> **Problem statement**
Reproduce every line of the listing below without any changes.

^^^^^^^^^^^^^^^^

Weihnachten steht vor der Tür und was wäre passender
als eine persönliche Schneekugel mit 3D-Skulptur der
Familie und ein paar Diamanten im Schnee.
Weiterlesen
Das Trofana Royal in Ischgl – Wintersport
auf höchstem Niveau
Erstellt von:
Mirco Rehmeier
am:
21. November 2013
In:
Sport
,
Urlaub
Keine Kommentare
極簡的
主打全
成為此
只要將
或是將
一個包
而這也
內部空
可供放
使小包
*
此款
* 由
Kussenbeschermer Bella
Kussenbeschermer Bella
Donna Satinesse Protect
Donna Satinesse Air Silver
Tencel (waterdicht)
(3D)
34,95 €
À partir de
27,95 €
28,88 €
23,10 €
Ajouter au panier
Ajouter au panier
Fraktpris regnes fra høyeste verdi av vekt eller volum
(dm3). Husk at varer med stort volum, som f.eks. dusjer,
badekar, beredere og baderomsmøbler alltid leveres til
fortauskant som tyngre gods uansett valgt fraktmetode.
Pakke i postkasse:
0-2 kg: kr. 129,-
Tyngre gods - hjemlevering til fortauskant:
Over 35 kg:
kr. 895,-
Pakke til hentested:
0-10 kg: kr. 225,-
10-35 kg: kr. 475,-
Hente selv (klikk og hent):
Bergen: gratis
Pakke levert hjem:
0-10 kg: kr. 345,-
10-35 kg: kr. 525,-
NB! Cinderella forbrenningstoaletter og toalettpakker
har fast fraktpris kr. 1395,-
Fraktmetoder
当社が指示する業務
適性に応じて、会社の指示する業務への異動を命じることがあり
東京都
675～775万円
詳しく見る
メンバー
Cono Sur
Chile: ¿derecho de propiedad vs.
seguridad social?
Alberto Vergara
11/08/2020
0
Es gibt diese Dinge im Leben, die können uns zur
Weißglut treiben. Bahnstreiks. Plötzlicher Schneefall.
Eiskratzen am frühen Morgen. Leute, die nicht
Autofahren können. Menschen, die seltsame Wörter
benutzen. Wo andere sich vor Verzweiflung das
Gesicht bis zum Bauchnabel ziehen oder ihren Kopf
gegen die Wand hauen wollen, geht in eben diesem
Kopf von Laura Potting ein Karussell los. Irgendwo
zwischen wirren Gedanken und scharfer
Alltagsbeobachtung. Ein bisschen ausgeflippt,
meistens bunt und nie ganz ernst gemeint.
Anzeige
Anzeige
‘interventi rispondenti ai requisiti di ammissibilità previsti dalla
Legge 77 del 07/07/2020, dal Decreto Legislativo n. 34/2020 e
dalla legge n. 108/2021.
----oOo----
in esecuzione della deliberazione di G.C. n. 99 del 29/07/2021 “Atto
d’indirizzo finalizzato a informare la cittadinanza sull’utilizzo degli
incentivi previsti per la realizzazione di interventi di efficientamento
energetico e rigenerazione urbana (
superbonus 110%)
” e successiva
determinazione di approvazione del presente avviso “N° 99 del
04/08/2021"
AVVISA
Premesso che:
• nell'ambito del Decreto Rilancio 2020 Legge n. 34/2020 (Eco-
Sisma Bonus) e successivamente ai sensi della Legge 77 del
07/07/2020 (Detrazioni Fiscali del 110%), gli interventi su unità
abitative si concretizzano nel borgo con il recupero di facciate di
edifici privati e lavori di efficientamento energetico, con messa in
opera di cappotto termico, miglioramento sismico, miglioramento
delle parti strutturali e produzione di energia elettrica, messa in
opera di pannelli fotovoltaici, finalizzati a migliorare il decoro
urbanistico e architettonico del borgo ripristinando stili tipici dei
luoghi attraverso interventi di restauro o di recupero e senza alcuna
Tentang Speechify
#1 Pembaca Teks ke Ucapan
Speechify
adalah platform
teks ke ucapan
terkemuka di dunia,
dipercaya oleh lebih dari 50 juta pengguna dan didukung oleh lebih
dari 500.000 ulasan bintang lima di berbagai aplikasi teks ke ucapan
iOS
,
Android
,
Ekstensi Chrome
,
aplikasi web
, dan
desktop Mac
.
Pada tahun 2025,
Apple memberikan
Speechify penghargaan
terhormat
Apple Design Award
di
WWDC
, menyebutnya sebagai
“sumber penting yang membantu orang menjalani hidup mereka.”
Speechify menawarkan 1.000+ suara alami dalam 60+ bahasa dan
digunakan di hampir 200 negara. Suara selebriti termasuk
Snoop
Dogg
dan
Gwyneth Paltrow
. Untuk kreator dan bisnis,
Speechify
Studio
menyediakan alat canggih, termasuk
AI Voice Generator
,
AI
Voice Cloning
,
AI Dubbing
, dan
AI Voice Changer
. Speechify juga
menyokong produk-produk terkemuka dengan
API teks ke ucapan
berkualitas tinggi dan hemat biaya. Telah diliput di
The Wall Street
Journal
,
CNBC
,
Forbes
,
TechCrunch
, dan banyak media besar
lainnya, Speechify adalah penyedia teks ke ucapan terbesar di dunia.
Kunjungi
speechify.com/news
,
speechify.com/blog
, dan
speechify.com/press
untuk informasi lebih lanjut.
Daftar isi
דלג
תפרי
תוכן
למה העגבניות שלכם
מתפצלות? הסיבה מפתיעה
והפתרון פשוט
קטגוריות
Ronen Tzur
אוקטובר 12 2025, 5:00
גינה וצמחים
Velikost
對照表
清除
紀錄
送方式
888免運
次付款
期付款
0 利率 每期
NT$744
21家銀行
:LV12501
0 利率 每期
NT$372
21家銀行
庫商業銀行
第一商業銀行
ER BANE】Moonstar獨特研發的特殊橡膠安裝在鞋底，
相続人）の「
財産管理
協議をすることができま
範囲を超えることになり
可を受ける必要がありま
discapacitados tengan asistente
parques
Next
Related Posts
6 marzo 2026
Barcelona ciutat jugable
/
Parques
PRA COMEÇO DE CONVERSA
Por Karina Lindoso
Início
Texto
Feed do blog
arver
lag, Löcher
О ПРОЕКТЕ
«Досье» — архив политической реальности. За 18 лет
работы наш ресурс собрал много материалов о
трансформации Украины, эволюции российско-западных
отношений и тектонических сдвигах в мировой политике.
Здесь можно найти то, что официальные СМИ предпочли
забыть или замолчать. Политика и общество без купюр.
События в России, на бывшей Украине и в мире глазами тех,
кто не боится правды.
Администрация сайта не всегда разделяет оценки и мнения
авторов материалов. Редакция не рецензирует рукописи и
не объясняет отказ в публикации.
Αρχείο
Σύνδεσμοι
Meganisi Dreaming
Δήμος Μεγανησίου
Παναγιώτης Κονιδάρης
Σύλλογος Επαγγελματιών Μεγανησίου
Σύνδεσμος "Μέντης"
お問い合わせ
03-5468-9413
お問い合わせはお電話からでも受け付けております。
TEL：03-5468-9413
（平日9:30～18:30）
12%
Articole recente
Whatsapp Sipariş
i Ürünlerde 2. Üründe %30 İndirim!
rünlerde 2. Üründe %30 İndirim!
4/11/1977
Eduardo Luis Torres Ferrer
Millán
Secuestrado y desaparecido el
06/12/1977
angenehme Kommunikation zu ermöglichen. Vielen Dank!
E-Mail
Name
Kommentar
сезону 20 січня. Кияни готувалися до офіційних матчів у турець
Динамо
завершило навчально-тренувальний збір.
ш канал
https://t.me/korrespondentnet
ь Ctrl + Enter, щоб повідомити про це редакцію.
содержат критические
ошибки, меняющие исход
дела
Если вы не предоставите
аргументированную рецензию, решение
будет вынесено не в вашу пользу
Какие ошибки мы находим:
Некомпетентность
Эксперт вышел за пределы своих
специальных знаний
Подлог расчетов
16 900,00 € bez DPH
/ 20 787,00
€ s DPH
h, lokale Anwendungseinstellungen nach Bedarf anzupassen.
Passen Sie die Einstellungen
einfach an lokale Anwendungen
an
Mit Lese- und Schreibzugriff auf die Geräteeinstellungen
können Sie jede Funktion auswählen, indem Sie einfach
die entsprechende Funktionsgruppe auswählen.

^^^^^^^^^^^^^^^^

> **Finished task**
Weihnachten steht vor der Tür und was wäre passender
als eine persönliche Schneekugel mit 3D-Skulptur der
Familie und ein paar Diamanten im Schnee.
Weiterlesen
Das Trofana Royal in Ischgl – Wintersport
auf höchstem Niveau
Erstellt von:
Mirco Rehmeier
am:
21. November 2013
In:
Sport
,
Urlaub
Keine Kommentare
極簡的
主打全
成為此
只要將
或是將
一個包
而這也
內部空
可供放
使小包
*
此款
* 由
Kussenbeschermer Bella
Kussenbeschermer Bella
Donna Satinesse Protect
Donna Satinesse Air Silver
Tencel (waterdicht)
(3D)
34,95 €
À partir de
27,95 €
28,88 €
23,10 €
Ajouter au panier
Ajouter au panier
Fraktpris regnes fra høyeste verdi av vekt eller volum
(dm3). Husk at varer med stort volum, som f.eks. dusjer,
badekar, beredere og baderomsmøbler alltid leveres til
fortauskant som tyngre gods uansett valgt fraktmetode.
Pakke i postkasse:
0-2 kg: kr. 129,-
Tyngre gods - hjemlevering til fortauskant:
Over 35 kg:
kr. 895,-
Pakke til hentested:
0-10 kg: kr. 225,-
10-35 kg: kr. 475,-
Hente selv (klikk og hent):
Bergen: gratis
Pakke levert hjem:
0-10 kg: kr. 345,-
10-35 kg: kr. 525,-
NB! Cinderella forbrenningstoaletter og toalettpakker
har fast fraktpris kr. 1395,-
Fraktmetoder
当社が指示する業務
適性に応じて、会社の指示する業務への異動を命じることがあり
東京都
675～775万円
詳しく見る
メンバー
Cono Sur
Chile: ¿derecho de propiedad vs.
seguridad social?
Alberto Vergara
11/08/2020
0
Es gibt diese Dinge im Leben, die können uns zur
Weißglut treiben. Bahnstreiks. Plötzlicher Schneefall.
Eiskratzen am frühen Morgen. Leute, die nicht
Autofahren können. Menschen, die seltsame Wörter
benutzen. Wo andere sich vor Verzweiflung das
Gesicht bis zum Bauchnabel ziehen oder ihren Kopf
gegen die Wand hauen wollen, geht in eben diesem
Kopf von Laura Potting ein Karussell los. Irgendwo
zwischen wirren Gedanken und scharfer
Alltagsbeobachtung. Ein bisschen ausgeflippt,
meistens bunt und nie ganz ernst gemeint.
Anzeige
Anzeige
‘interventi rispondenti ai requisiti di ammissibilità previsti dalla
Legge 77 del 07/07/2020, dal Decreto Legislativo n. 34/2020 e
dalla legge n. 108/2021.
----oOo----
in esecuzione della deliberazione di G.C. n. 99 del 29/07/2021 “Atto
d’indirizzo finalizzato a informare la cittadinanza sull’utilizzo degli
incentivi previsti per la realizzazione di interventi di efficientamento
energetico e rigenerazione urbana (
superbonus 110%)
” e successiva
determinazione di approvazione del presente avviso “N° 99 del
04/08/2021"
AVVISA
Premesso che:
• nell'ambito del Decreto Rilancio 2020 Legge n. 34/2020 (Eco-
Sisma Bonus) e successivamente ai sensi della Legge 77 del
07/07/2020 (Detrazioni Fiscali del 110%), gli interventi su unità
abitative si concretizzano nel borgo con il recupero di facciate di
edifici privati e lavori di efficientamento energetico, con messa in
opera di cappotto termico, miglioramento sismico, miglioramento
delle parti strutturali e produzione di energia elettrica, messa in
opera di pannelli fotovoltaici, finalizzati a migliorare il decoro
urbanistico e architettonico del borgo ripristinando stili tipici dei
luoghi attraverso interventi di restauro o di recupero e senza alcuna
Tentang Speechify
#1 Pembaca Teks ke Ucapan
Speechify
adalah platform
teks ke ucapan
terkemuka di dunia,
dipercaya oleh lebih dari 50 juta pengguna dan didukung oleh lebih
dari 500.000 ulasan bintang lima di berbagai aplikasi teks ke ucapan
iOS
,
Android
,
Ekstensi Chrome
,
aplikasi web
, dan
desktop Mac
.
Pada tahun 2025,
Apple memberikan
Speechify penghargaan
terhormat
Apple Design Award
di
WWDC
, menyebutnya sebagai
“sumber penting yang membantu orang menjalani hidup mereka.”
Speechify menawarkan 1.000+ suara alami dalam 60+ bahasa dan
digunakan di hampir 200 negara. Suara selebriti termasuk
Snoop
Dogg
dan
Gwyneth Paltrow
. Untuk kreator dan bisnis,
Speechify
Studio
menyediakan alat canggih, termasuk
AI Voice Generator
,
AI
Voice Cloning
,
AI Dubbing
, dan
AI Voice Changer
. Speechify juga
menyokong produk-produk terkemuka dengan
API teks ke ucapan
berkualitas tinggi dan hemat biaya. Telah diliput di
The Wall Street
Journal
,
CNBC
,
Forbes
,
TechCrunch
, dan banyak media besar
lainnya, Speechify adalah penyedia teks ke ucapan terbesar di dunia.
Kunjungi
speechify.com/news
,
speechify.com/blog
, dan
speechify.com/press
untuk informasi lebih lanjut.
Daftar isi
דלג
תפרי
תוכן
למה העגבניות שלכם
מתפצלות? הסיבה מפתיעה
והפתרון פשוט
קטגוריות
Ronen Tzur
אוקטובר 12 2025, 5:00
גינה וצמחים
Velikost
對照表
清除
紀錄
送方式
888免運
次付款
期付款
0 利率 每期
NT$744
21家銀行
:LV12501
0 利率 每期
NT$372
21家銀行
庫商業銀行
第一商業銀行
ER BANE】Moonstar獨特研發的特殊橡膠安裝在鞋底，
相続人）の「
財産管理
協議をすることができま
範囲を超えることになり
可を受ける必要がありま
discapacitados tengan asistente
parques
Next
Related Posts
6 marzo 2026
Barcelona ciutat jugable
/
Parques
PRA COMEÇO DE CONVERSA
Por Karina Lindoso
Início
Texto
Feed do blog
arver
lag, Löcher
О ПРОЕКТЕ
«Досье» — архив политической реальности. За 18 лет
работы наш ресурс собрал много материалов о
трансформации Украины, эволюции российско-западных
отношений и тектонических сдвигах в мировой политике.
Здесь можно найти то, что официальные СМИ предпочли
забыть или замолчать. Политика и общество без купюр.
События в России, на бывшей Украине и в мире глазами тех,
кто не боится правды.
Администрация сайта не всегда разделяет оценки и мнения
авторов материалов. Редакция не рецензирует рукописи и
не объясняет отказ в публикации.
Αρχείο
Σύνδεσμοι
Meganisi Dreaming
Δήμος Μεγανησίου
Παναγιώτης Κονιδάρης
Σύλλογος Επαγγελματιών Μεγανησίου
Σύνδεσμος "Μέντης"
お問い合わせ
03-5468-9413
お問い合わせはお電話からでも受け付けております。
TEL：03-5468-9413
（平日9:30～18:30）
12%
Articole recente
Whatsapp Sipariş
i Ürünlerde 2. Üründe %30 İndirim!
rünlerde 2. Üründe %30 İndirim!
4/11/1977
Eduardo Luis Torres Ferrer
Millán
Secuestrado y desaparecido el
06/12/1977
angenehme Kommunikation zu ermöglichen. Vielen Dank!
E-Mail
Name
Kommentar
сезону 20 січня. Кияни готувалися до офіційних матчів у турець
Динамо
завершило навчально-тренувальний збір.
ш канал
https://t.me/korrespondentnet
ь Ctrl + Enter, щоб повідомити про це редакцію.
содержат критические
ошибки, меняющие исход
дела
Если вы не предоставите
аргументированную рецензию, решение
будет вынесено не в вашу пользу
Какие ошибки мы находим:
Некомпетентность
Эксперт вышел за пределы своих
специальных знаний
Подлог расчетов
16 900,00 € bez DPH
/ 20 787,00
€ s DPH
h, lokale Anwendungseinstellungen nach Bedarf anzupassen.
Passen Sie die Einstellungen
einfach an lokale Anwendungen
an
Mit Lese- und Schreibzugriff auf die Geräteeinstellungen
können Sie jede Funktion auswählen, indem Sie einfach
die entsprechende Funktionsgruppe auswählen.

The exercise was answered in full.